SafeBreach Labs delivers a spoofed signed certificate and MITM simulations for US-CERT Critical Vulnerabilities in Microsoft Windows OS (AA20-014A)


January 17, 2020

Itzik Kotler, CTO, SafeBreach

SafeBreach Labs is the 1st and only Breach and Attack Simulation solution that has delivered the full set of simulations that writes a spoofed signed certificate to disk, for endpoint coverage, and simulates to test if the certificate can be remotely exploited to perform man-in-the-middle attacks (TLS), for network coverage. The new simulations help organizations understand their security posture in regards to US-CERT Critical Vulnerabilities in Microsoft Windows Operating Systems (AA20-014A) that was announced on January 14th.

The new simulation coverage tests:

Attack Simulation #3547 - Write exploit to disk using CVE-2020-0601

(Host-Level):

  • Validate patched systems as the signature check of the exploit file by sigcheck will fail as the OS will block this behavior
  • Understand how your endpoint security solutions will react to detect and prevent the attack
  • Assist security teams with endpoint investigation

Attack Simulation #3546 - Remote exploitation of the Windows certificate validation vulnerability CVE-2020-0601 (Lateral Movement):

  • Remotely trigger the API when the spoof certificate is being used to communicate over TLS
  • Understand how your endpoint security solutions will react to detect and prevent the attack
  • Understand how your network security solutions will react to detect and prevent the attack

Windows CrytpoAPI Spoofing highlights the complications organizations face with prioritizing vulnerability patch management.
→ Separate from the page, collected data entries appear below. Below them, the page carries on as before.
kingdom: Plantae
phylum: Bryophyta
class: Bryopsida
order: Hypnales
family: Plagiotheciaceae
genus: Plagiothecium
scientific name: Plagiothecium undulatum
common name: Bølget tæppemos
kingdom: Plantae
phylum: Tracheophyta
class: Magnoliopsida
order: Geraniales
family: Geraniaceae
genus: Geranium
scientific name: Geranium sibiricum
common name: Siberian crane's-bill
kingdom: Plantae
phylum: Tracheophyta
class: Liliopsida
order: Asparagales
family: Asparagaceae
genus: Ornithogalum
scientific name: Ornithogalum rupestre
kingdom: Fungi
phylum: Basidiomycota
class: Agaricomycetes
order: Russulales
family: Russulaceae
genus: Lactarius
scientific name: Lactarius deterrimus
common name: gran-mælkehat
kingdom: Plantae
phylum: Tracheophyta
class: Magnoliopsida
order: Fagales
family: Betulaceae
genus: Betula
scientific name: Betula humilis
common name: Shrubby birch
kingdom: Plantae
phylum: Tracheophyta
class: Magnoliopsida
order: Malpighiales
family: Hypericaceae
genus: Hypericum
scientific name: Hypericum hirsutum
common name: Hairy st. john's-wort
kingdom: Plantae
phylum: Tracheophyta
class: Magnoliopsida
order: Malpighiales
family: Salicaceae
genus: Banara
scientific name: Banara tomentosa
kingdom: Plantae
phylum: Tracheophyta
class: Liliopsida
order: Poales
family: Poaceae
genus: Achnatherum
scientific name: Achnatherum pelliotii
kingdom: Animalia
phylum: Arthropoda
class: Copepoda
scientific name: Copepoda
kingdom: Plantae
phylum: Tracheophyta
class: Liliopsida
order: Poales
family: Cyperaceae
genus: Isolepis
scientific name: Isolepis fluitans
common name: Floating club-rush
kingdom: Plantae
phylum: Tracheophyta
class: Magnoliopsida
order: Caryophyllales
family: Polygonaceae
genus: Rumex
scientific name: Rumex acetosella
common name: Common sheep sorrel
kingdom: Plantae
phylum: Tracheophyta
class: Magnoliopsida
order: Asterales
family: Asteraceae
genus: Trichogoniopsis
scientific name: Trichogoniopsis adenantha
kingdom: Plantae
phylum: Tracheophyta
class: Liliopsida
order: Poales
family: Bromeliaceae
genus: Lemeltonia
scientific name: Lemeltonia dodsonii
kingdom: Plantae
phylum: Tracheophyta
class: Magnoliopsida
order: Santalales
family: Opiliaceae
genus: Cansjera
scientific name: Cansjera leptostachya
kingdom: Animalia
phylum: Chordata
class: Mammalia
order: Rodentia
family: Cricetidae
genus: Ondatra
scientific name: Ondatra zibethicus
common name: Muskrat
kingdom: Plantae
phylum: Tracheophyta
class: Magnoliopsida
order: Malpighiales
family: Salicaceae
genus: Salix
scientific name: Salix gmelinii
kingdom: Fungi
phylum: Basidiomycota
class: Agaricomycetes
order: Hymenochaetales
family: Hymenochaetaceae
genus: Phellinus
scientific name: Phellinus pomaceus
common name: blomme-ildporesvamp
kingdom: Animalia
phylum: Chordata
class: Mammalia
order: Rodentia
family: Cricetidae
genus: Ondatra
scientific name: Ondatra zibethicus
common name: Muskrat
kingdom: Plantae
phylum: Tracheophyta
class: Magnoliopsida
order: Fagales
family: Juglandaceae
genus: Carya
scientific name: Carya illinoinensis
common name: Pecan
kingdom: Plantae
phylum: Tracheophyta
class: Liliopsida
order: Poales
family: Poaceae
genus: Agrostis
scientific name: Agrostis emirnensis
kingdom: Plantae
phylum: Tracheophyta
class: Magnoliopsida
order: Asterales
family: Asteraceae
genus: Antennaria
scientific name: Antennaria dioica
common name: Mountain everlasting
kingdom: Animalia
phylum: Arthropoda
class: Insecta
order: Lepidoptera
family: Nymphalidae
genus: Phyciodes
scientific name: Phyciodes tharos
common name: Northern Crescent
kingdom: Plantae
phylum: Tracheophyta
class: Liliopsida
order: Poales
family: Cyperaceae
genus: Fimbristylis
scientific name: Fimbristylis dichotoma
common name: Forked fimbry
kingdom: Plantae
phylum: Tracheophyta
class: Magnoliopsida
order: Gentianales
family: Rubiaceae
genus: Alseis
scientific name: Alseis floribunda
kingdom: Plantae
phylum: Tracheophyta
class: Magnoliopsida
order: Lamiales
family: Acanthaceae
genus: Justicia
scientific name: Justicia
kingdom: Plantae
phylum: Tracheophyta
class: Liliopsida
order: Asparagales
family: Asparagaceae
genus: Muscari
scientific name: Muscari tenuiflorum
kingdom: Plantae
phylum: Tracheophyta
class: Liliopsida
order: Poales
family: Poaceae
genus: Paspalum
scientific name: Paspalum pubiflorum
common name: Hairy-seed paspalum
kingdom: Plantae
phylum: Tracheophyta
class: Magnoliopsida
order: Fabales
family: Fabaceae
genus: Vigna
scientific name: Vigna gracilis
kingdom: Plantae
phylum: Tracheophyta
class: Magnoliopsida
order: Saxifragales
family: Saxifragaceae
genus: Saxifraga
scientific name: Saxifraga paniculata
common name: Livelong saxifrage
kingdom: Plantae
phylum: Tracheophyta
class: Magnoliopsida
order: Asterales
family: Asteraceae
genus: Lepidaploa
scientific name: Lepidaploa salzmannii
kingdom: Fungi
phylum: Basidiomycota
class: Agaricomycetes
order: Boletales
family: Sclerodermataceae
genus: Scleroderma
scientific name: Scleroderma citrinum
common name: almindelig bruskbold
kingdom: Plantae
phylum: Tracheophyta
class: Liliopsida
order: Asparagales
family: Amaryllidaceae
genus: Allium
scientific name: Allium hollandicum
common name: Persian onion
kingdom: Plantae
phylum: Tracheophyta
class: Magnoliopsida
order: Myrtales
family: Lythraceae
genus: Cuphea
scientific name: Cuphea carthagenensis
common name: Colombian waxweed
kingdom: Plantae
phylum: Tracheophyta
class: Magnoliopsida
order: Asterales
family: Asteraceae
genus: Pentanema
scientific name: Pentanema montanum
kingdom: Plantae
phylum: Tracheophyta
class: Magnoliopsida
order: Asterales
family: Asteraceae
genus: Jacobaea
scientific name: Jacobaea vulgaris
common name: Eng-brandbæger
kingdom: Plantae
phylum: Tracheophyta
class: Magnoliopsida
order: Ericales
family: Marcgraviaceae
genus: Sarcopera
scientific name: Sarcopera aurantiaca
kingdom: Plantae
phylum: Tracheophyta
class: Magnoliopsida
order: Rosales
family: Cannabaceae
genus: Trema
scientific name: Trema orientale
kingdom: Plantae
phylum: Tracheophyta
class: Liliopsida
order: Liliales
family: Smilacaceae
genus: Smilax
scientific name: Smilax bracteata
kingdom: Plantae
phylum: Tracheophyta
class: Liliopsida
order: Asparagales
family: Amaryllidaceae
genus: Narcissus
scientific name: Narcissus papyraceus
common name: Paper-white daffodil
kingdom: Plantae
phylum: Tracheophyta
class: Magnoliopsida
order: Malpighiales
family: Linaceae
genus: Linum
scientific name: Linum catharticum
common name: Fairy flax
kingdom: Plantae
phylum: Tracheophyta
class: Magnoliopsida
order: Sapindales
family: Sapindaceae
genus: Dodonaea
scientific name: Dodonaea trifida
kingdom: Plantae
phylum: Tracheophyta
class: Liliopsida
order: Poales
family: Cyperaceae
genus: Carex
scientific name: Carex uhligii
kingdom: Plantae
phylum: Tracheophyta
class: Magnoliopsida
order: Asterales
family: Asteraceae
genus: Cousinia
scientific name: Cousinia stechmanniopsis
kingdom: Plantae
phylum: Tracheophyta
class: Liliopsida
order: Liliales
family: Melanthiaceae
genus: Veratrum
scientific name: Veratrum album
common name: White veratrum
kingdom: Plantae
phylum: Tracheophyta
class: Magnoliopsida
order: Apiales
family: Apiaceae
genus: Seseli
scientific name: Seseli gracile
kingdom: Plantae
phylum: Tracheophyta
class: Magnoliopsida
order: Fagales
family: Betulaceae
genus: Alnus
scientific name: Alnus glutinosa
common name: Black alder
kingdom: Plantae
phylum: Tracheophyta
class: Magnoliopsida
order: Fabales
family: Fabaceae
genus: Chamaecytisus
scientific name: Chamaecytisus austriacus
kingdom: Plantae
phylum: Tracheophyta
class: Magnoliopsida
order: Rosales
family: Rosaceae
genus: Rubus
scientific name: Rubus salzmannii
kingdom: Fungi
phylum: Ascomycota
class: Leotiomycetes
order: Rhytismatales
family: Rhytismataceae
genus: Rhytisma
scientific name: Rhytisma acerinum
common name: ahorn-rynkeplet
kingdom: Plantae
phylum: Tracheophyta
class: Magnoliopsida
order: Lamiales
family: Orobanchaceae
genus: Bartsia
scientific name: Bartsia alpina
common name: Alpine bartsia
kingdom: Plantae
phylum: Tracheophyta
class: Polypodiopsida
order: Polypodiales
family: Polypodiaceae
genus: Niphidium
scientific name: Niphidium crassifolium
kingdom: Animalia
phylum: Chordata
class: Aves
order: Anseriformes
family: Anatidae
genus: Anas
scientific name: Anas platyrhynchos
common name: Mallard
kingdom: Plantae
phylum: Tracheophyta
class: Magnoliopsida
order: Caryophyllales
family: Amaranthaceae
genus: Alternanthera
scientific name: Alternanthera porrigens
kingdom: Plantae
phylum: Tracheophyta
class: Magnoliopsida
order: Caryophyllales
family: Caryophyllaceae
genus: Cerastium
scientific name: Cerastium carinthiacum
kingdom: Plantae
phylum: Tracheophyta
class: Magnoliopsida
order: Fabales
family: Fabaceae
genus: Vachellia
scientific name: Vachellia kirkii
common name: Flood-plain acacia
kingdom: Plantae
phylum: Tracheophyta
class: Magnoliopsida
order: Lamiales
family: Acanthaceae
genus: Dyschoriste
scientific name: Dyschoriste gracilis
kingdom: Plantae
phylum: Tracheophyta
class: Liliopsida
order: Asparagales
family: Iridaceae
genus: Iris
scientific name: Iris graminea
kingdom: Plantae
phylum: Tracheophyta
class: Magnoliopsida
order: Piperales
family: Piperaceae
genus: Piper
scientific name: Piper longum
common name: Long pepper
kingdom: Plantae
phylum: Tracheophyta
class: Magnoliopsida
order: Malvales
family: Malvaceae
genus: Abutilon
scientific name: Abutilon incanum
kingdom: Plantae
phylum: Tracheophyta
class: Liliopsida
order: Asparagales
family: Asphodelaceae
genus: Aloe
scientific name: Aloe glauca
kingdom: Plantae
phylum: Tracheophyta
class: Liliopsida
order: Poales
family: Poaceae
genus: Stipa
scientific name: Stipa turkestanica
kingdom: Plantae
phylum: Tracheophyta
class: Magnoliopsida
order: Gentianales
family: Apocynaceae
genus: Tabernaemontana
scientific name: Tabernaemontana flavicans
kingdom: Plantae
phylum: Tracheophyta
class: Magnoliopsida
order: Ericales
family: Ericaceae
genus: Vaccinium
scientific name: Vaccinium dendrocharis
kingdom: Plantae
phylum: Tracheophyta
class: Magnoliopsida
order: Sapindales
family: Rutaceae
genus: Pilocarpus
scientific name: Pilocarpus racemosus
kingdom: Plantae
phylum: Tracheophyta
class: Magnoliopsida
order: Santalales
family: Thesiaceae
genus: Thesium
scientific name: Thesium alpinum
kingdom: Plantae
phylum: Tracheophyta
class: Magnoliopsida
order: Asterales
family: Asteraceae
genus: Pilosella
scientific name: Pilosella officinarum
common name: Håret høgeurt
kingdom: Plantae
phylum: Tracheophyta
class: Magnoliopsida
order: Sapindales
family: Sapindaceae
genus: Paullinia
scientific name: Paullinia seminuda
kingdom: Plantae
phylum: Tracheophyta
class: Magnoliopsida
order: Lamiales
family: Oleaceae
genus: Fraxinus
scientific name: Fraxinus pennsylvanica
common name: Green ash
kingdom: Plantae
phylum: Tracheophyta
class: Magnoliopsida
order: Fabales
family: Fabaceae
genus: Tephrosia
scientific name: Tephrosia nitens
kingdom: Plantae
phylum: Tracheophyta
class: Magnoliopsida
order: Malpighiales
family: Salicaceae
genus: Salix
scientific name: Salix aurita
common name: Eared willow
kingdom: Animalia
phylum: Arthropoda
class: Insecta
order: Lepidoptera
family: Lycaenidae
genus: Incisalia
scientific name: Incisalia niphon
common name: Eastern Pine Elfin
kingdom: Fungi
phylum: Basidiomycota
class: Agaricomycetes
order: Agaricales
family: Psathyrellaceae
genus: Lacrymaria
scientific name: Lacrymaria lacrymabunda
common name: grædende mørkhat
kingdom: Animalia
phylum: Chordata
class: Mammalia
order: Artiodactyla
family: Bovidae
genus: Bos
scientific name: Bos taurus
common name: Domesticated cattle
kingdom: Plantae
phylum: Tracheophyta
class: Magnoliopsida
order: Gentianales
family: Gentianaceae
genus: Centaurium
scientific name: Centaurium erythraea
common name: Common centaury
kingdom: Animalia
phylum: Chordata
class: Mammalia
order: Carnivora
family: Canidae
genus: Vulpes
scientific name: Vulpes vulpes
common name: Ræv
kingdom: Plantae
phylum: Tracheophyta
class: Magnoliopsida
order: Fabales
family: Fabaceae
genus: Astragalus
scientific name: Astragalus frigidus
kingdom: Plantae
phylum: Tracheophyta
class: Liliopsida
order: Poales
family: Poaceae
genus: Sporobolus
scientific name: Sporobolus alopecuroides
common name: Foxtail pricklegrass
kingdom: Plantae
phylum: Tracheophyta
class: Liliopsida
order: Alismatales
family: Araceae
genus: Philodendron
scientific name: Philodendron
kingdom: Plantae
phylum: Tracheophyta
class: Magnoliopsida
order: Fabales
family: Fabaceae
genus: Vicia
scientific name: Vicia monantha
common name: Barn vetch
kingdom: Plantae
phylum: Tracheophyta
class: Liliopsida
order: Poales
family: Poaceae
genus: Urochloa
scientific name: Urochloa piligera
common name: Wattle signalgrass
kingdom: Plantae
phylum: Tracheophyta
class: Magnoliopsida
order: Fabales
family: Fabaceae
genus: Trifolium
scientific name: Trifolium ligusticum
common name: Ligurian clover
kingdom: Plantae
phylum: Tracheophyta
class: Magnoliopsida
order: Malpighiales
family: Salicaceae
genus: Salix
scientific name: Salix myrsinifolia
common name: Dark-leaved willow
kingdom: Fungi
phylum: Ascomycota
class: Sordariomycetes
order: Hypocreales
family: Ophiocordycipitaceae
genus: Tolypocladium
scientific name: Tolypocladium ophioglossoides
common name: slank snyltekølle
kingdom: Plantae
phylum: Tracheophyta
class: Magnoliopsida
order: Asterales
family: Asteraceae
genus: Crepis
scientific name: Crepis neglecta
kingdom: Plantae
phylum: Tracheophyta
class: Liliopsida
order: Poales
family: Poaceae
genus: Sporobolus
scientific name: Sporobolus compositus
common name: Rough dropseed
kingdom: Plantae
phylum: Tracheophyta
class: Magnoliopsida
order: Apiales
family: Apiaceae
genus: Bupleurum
CVE-2020-0601 is clearly a high priority patch that needs immediate attention but it will be months before all Windows devices are secure. Several vendors are publishing browser and software updates to detect for the exploitation of CVE-2020-0601 as preventative protection until all organizations can deploy the security patches. For example, the Google Chrome update 79.0.3945.130 that checks the integrity of a certificate before allowing access to the website.

Security and vulnerability teams lack data on the organization’s potential exposure in the face of high impact vulnerabilities to identify which will breach the network and get into the critical assets. SafeBreach Breach and Attack Simulation closes the gap to help the organizations understand the potential exposure in various segments of the network to help prioritize the highest patch management priority plan across the organization.